Is it because the spill will be triggered on other operators in the pipeline? Like a sort + shuffle. Will the sort be triggered or shuffle?

FelixYBW commented 1 week ago

@zhztheplayer @marin-ma can we create a query and config to test it?

ccat3z commented 1 week ago

@FelixYBW @zhztheplayer I added MmapFileStream in this pr. MmapFileStream will invoke MADV_DONTNEED to release previous memory when reading next range of data. Test approach and result has updated in PR description.

FelixYBW commented 1 week ago

Thank you. Looks good solution!

zhztheplayer commented 6 days ago

Is it because the spill will be triggered on other operators in the pipeline? Like a sort + shuffle. Will the sort be triggered or shuffle?

So far the spill will be triggered on components holding more memory no matter it's Velox operator or shuffle. We have a basic priority setting in Spiller API and in future we can extend and use it to implement some fixed spill order.

FelixYBW commented 6 days ago

Is it because the spill will be triggered on other operators in the pipeline? Like a sort + shuffle. Will the sort be triggered or shuffle?

So far the spill will be triggered on components holding more memory no matter it's Velox operator or shuffle. We have a basic priority setting in Spiller API and in future we can extend and use it to implement some fixed spill order.

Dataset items
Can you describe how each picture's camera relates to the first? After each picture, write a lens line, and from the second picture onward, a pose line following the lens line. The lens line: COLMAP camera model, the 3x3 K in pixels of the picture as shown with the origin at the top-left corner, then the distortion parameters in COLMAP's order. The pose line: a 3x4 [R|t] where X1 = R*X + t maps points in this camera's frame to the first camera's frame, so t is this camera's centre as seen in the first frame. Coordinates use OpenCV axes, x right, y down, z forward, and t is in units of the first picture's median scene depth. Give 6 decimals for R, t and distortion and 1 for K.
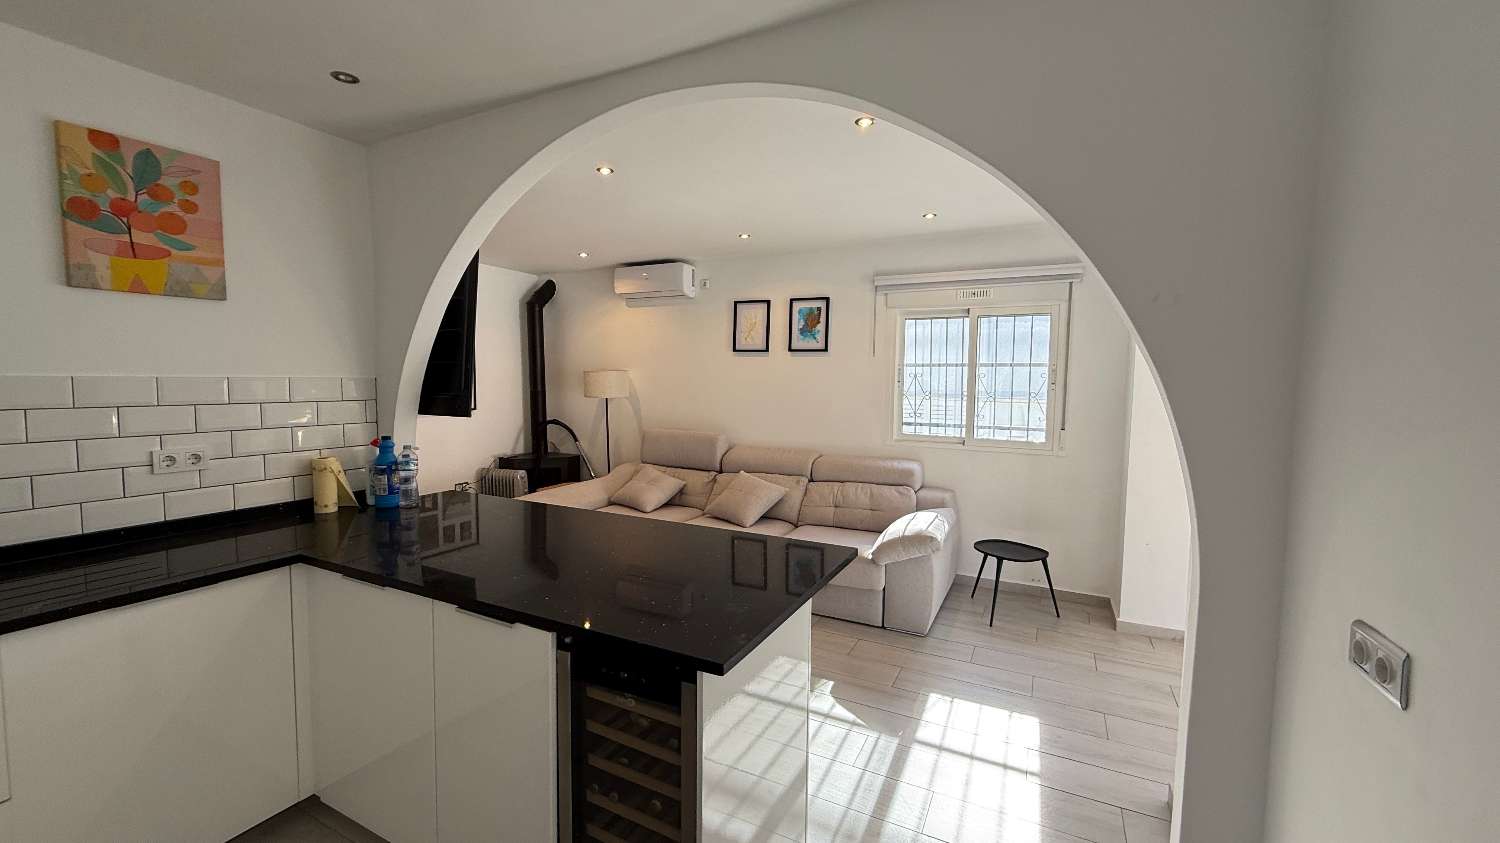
lens RADIAL K [[596.1, 0, 745.2], [0, 596.1, 420.1], [0, 0, 1]] dist [-0.000079, -0.000181]
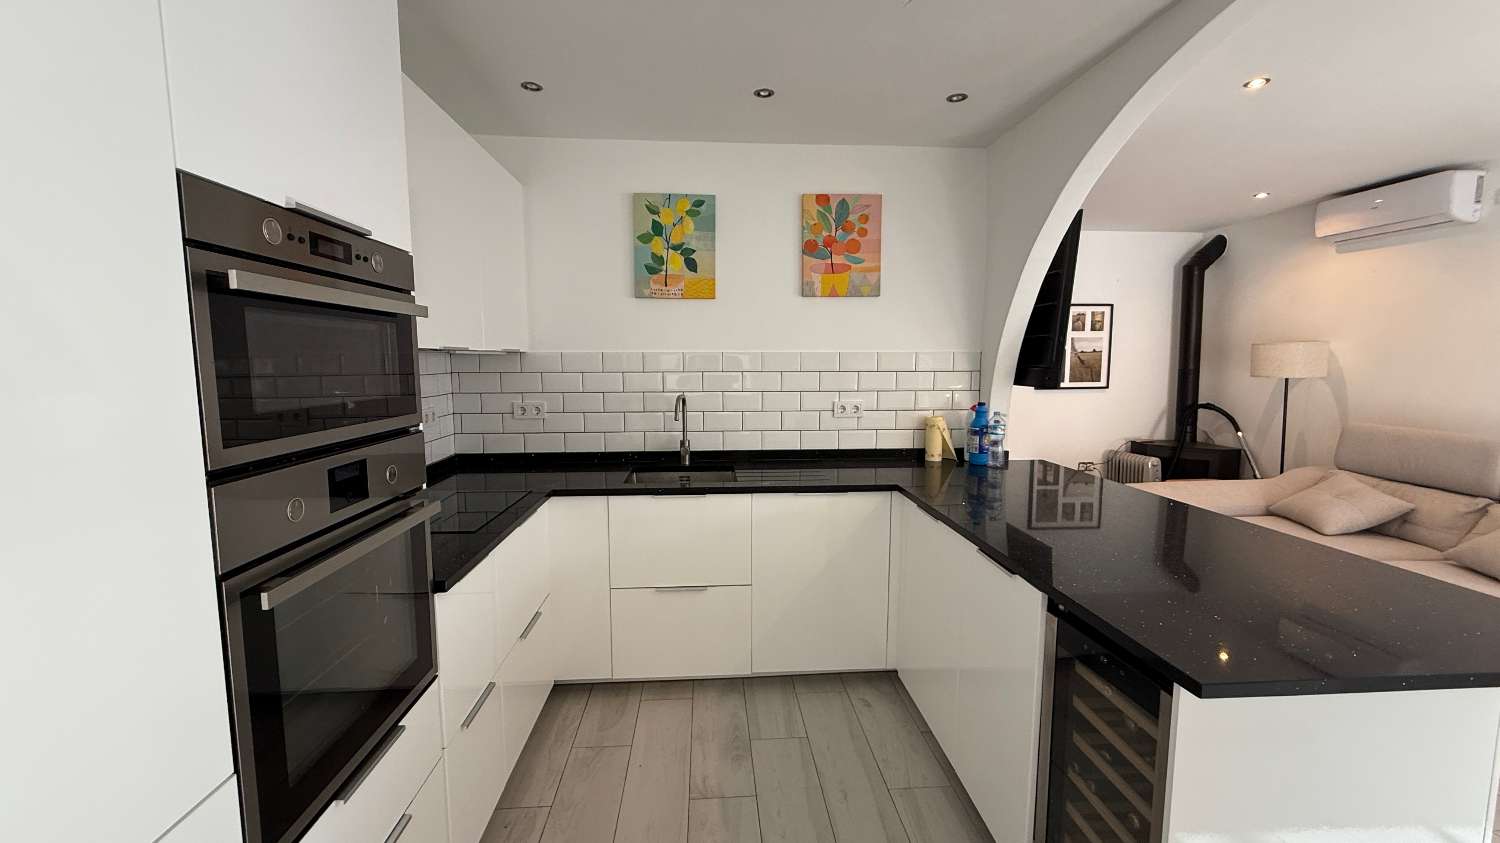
lens RADIAL K [[596.1, 0, 745.4], [0, 596.1, 420.8], [0, 0, 1]] dist [-0.000079, -0.000181]
pose [[0.514209, 0.077863, -0.854123, 0.093071], [-0.052387, 0.996862, 0.059336, 0.011586], [0.856063, 0.014233, 0.516675, 0.014700]]
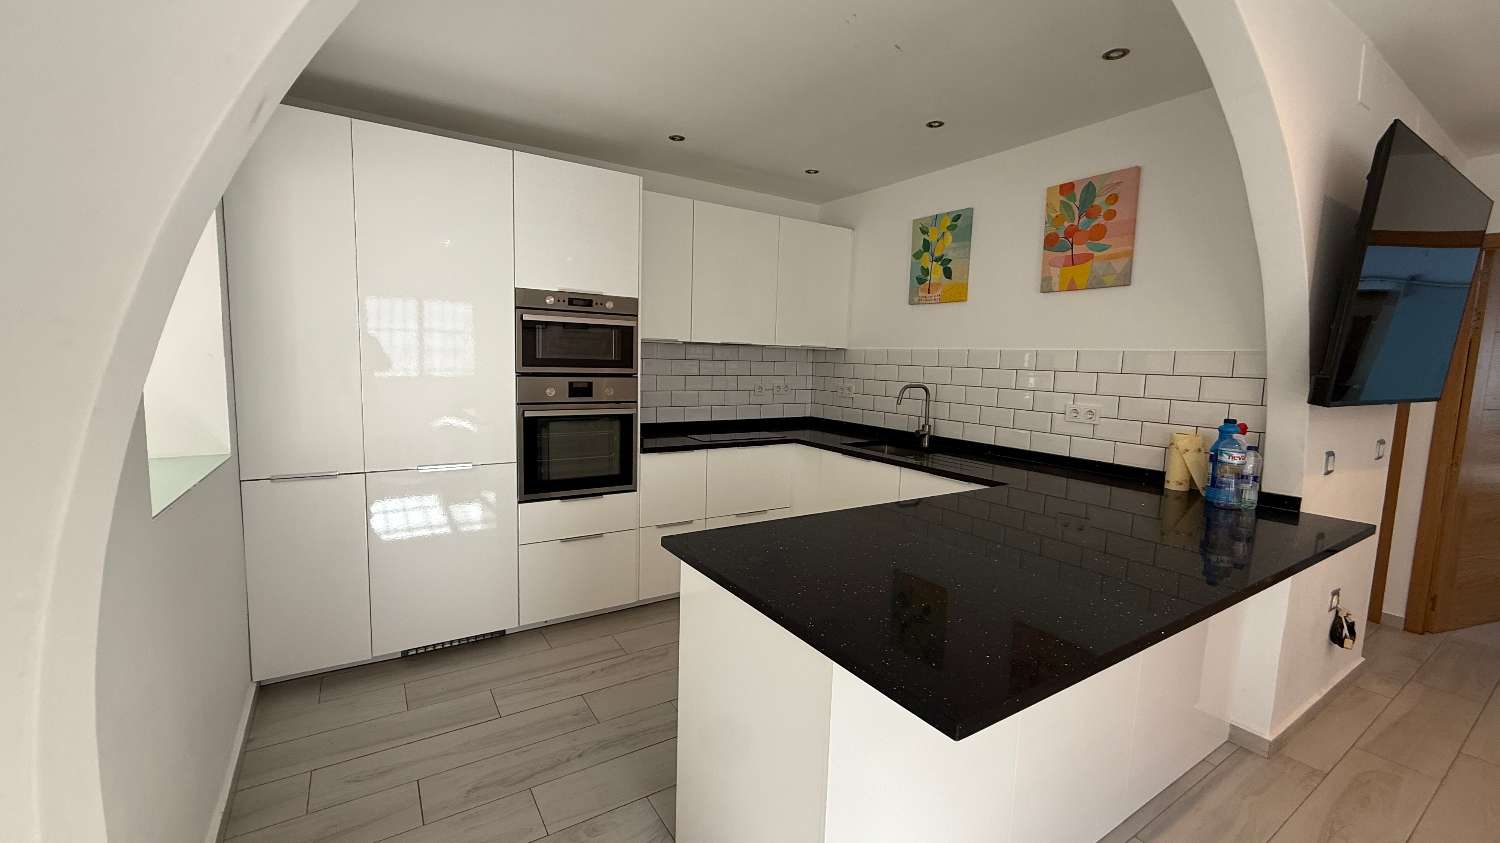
lens RADIAL K [[596.1, 0, 744.5], [0, 596.1, 420.0], [0, 0, 1]] dist [-0.000079, -0.000181]
pose [[-0.501552, 0.065170, -0.862669, 0.299504], [-0.094559, 0.987055, 0.129544, -0.010477], [0.859944, 0.146546, -0.488897, 0.533834]]
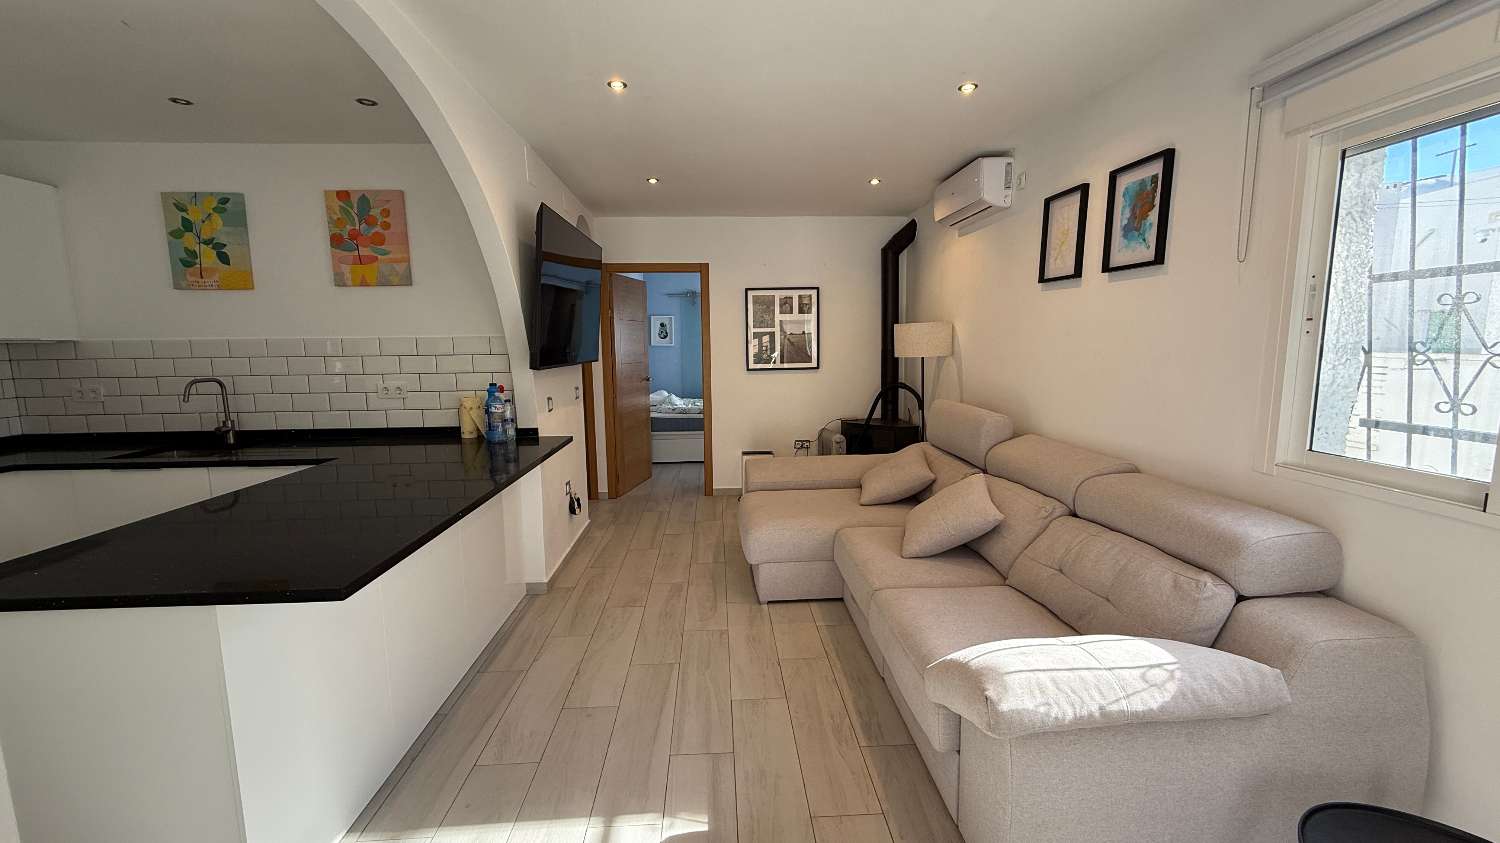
lens RADIAL K [[596.1, 0, 744.7], [0, 596.1, 420.3], [0, 0, 1]] dist [-0.000079, -0.000181]
pose [[0.501107, 0.097069, -0.859924, 0.471489], [-0.043783, 0.995260, 0.086832, -0.017554], [0.864277, -0.005862, 0.502982, 0.538493]]
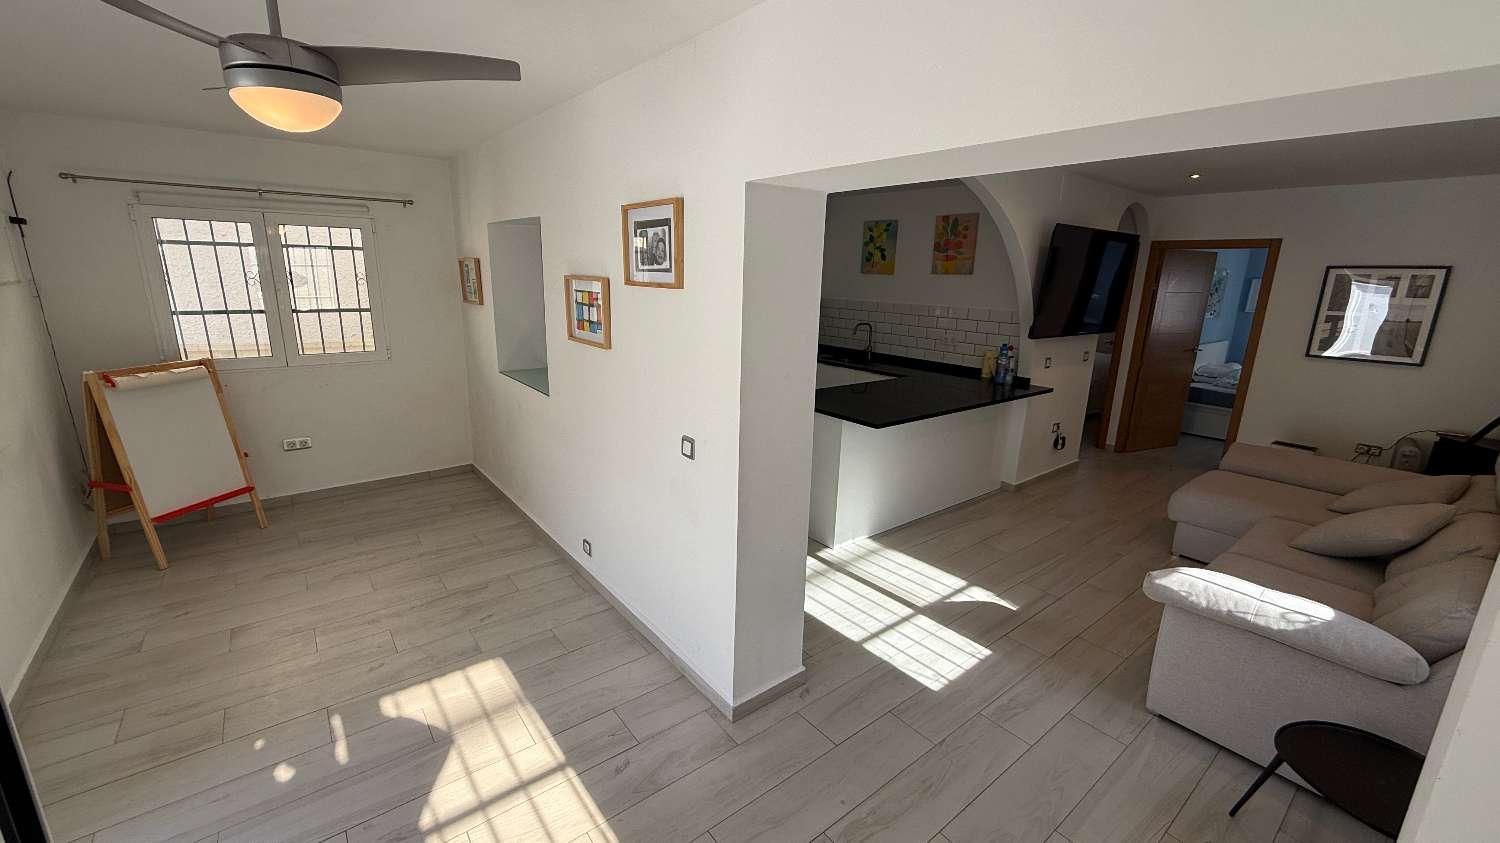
lens RADIAL K [[596.1, 0, 745.2], [0, 596.1, 420.3], [0, 0, 1]] dist [-0.000079, -0.000181]
pose [[-0.416271, 0.198003, -0.887420, 0.918972], [-0.093916, 0.961417, 0.258568, -0.095591], [0.904377, 0.190977, -0.381614, 0.663174]]
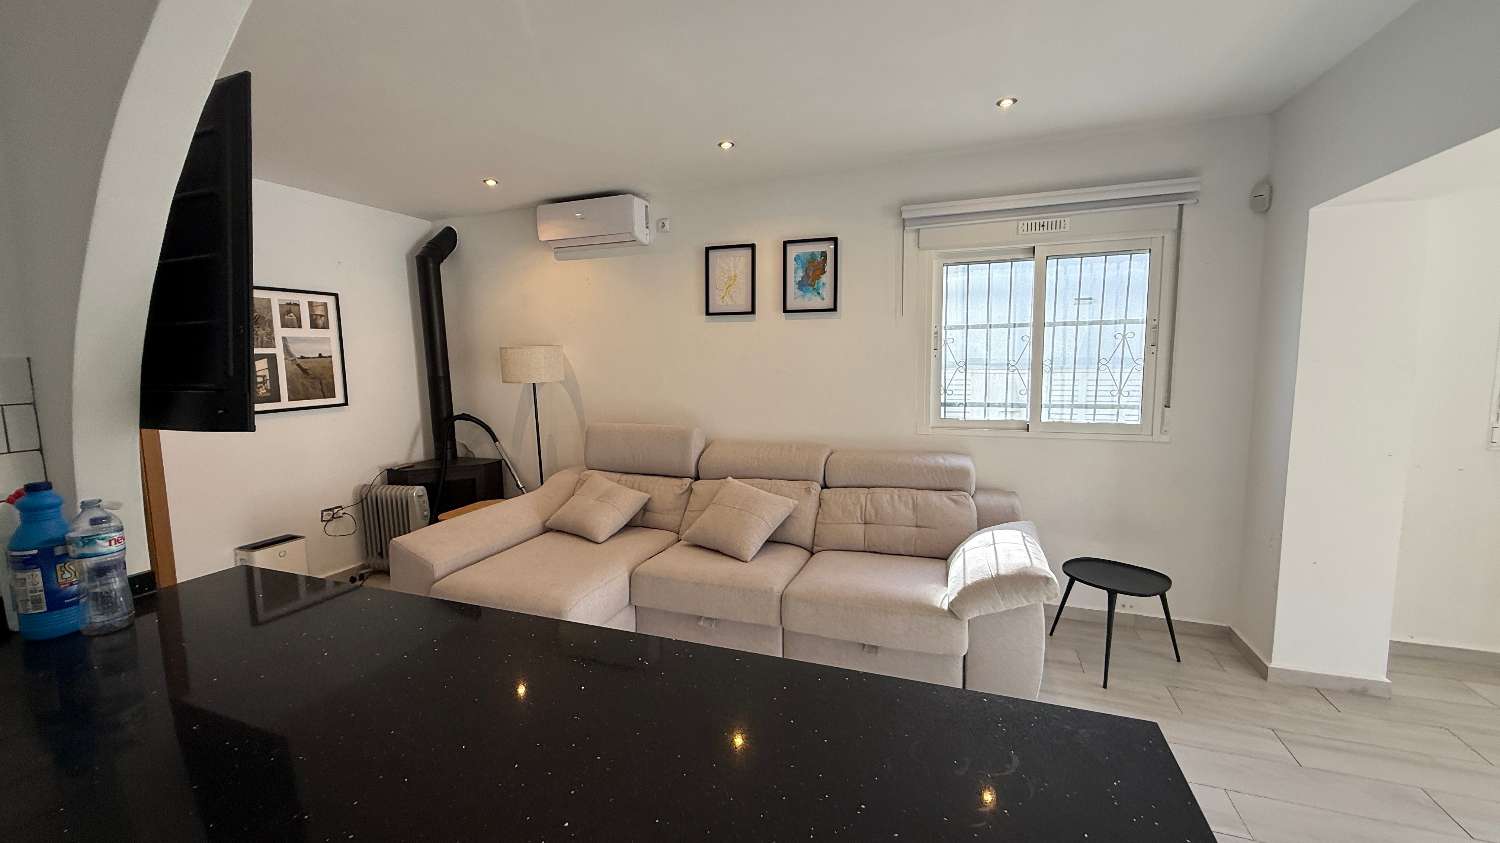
lens RADIAL K [[596.1, 0, 744.8], [0, 596.1, 418.3], [0, 0, 1]] dist [-0.000079, -0.000181]
pose [[0.993622, -0.037930, 0.106195, -0.070762], [0.034496, 0.998827, 0.033988, -0.012927], [-0.107360, -0.030108, 0.993764, 0.316749]]
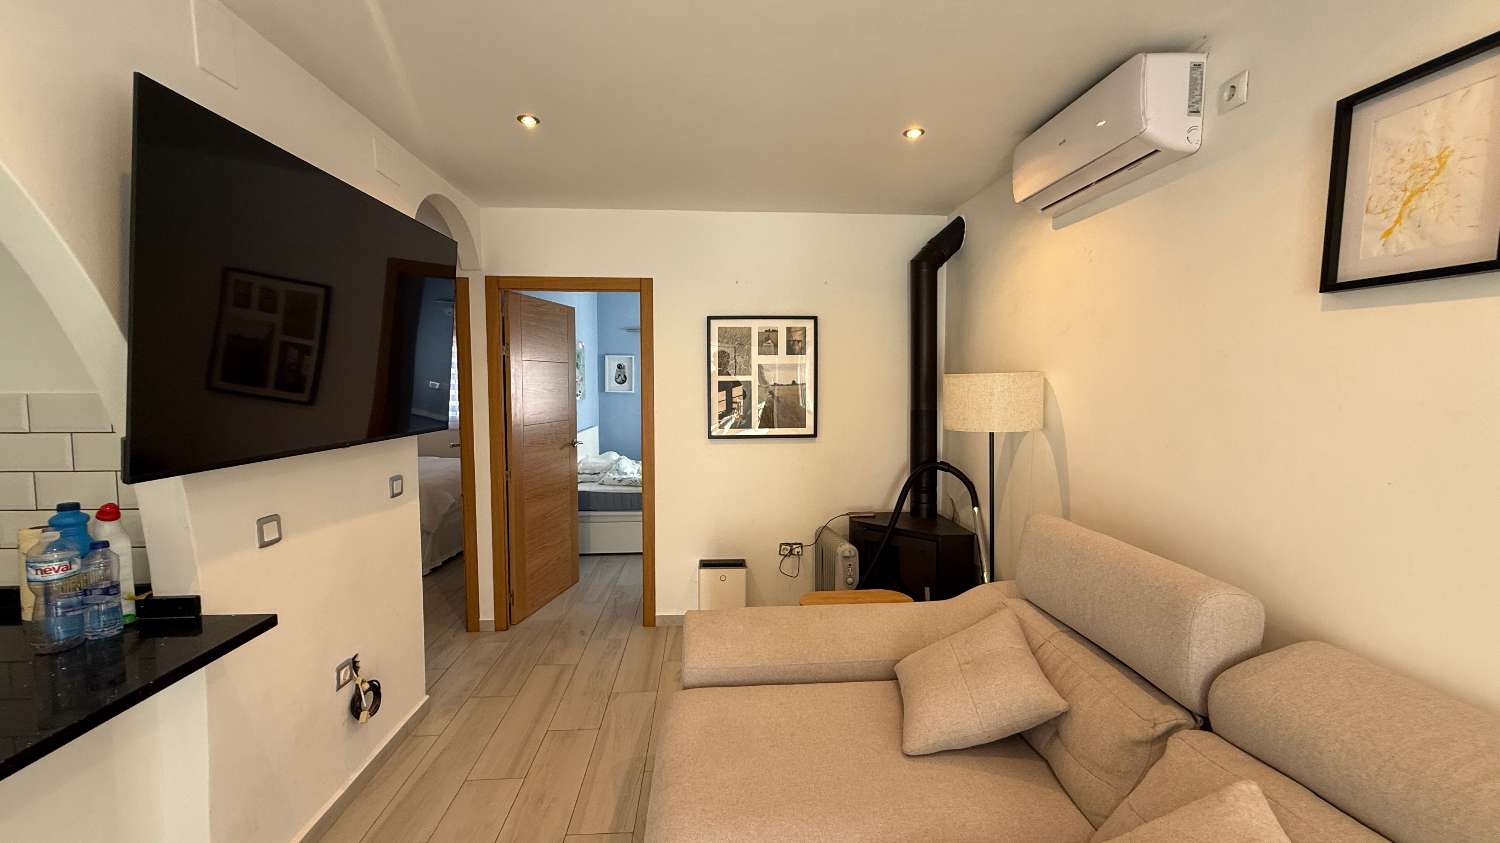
lens RADIAL K [[596.1, 0, 745.7], [0, 596.1, 422.0], [0, 0, 1]] dist [-0.000079, -0.000181]
pose [[0.508265, 0.047827, -0.859872, 0.105097], [-0.056646, 0.998151, 0.022035, -0.059999], [0.859336, 0.037509, 0.510034, 0.809508]]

▶ [Exercise directions] Proceed with the thread on memory spilling, carrying it on from its last comment. None of the entries is required here.

▶ [Task response]
So now once spill is called, all operator's spill is triggered, right?

zhztheplayer commented 6 days ago

Is it because the spill will be triggered on other operators in the pipeline? Like a sort + shuffle. Will the sort be triggered or shuffle?

So far the spill will be triggered on components holding more memory no matter it's Velox operator or shuffle. We have a basic priority setting in Spiller API and in future we can extend and use it to implement some fixed spill order.

So now once spill is called, all operator's spill is triggered, right?

We pass a target spill size to Velox API so usually the spill call stops when enough memory space is reclaimed. So a portion of the operators can be omitted in the procedure.

FelixYBW commented 5 days ago

We pass a target spill size to Velox API so usually the spill call stops when enough memory space is reclaimed. So a portion of the operators can be omitted in the procedure.

Will it still call shuffle's writer's spill anyway?

FelixYBW commented 2 days ago

can you resolve conflict?

ccat3z commented 1 day ago

can you resolve conflict?

Rebased to latest main.

zhztheplayer commented 1 day ago

We pass a target spill size to Velox API so usually the spill call stops when enough memory space is reclaimed. So a portion of the operators can be omitted in the procedure.

Will it still call shuffle's writer's spill anyway?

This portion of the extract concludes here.